- PROMPT
Write the records out again, exactly.

[Stored entries]

============================================================

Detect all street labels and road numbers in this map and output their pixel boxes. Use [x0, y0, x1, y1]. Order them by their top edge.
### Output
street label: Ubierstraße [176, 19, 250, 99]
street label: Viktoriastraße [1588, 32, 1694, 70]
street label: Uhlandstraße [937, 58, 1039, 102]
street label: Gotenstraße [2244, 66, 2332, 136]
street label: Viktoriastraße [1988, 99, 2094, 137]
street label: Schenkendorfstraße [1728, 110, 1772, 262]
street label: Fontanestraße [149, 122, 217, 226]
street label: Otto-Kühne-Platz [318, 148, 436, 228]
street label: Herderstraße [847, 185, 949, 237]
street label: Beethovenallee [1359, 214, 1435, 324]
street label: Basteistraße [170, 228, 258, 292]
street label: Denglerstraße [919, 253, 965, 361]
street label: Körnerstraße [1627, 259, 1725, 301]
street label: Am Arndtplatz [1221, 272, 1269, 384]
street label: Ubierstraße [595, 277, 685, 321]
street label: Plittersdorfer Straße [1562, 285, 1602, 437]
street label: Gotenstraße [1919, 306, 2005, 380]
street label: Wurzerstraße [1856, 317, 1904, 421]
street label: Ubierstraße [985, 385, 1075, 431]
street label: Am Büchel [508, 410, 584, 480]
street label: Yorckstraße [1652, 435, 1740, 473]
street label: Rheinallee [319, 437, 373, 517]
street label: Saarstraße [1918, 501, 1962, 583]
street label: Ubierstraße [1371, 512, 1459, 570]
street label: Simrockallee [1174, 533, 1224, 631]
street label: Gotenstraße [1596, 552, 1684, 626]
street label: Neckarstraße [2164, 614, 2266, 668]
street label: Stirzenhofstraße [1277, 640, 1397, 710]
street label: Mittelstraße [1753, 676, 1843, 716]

============================================================

- RESPONSE
Detect all street labels and road numbers in this map and output their pixel boxes. Use [x0, y0, x1, y1]. Order them by their top edge.
### Output
street label: Ubierstraße [176, 19, 250, 99]
street label: Viktoriastraße [1588, 32, 1694, 70]
street label: Uhlandstraße [937, 58, 1039, 102]
street label: Gotenstraße [2244, 66, 2332, 136]
street label: Viktoriastraße [1988, 99, 2094, 137]
street label: Schenkendorfstraße [1728, 110, 1772, 262]
street label: Fontanestraße [149, 122, 217, 226]
street label: Otto-Kühne-Platz [318, 148, 436, 228]
street label: Herderstraße [847, 185, 949, 237]
street label: Beethovenallee [1359, 214, 1435, 324]
street label: Basteistraße [170, 228, 258, 292]
street label: Denglerstraße [919, 253, 965, 361]
street label: Körnerstraße [1627, 259, 1725, 301]
street label: Am Arndtplatz [1221, 272, 1269, 384]
street label: Ubierstraße [595, 277, 685, 321]
street label: Plittersdorfer Straße [1562, 285, 1602, 437]
street label: Gotenstraße [1919, 306, 2005, 380]
street label: Wurzerstraße [1856, 317, 1904, 421]
street label: Ubierstraße [985, 385, 1075, 431]
street label: Am Büchel [508, 410, 584, 480]
street label: Yorckstraße [1652, 435, 1740, 473]
street label: Rheinallee [319, 437, 373, 517]
street label: Saarstraße [1918, 501, 1962, 583]
street label: Ubierstraße [1371, 512, 1459, 570]
street label: Simrockallee [1174, 533, 1224, 631]
street label: Gotenstraße [1596, 552, 1684, 626]
street label: Neckarstraße [2164, 614, 2266, 668]
street label: Stirzenhofstraße [1277, 640, 1397, 710]
street label: Mittelstraße [1753, 676, 1843, 716]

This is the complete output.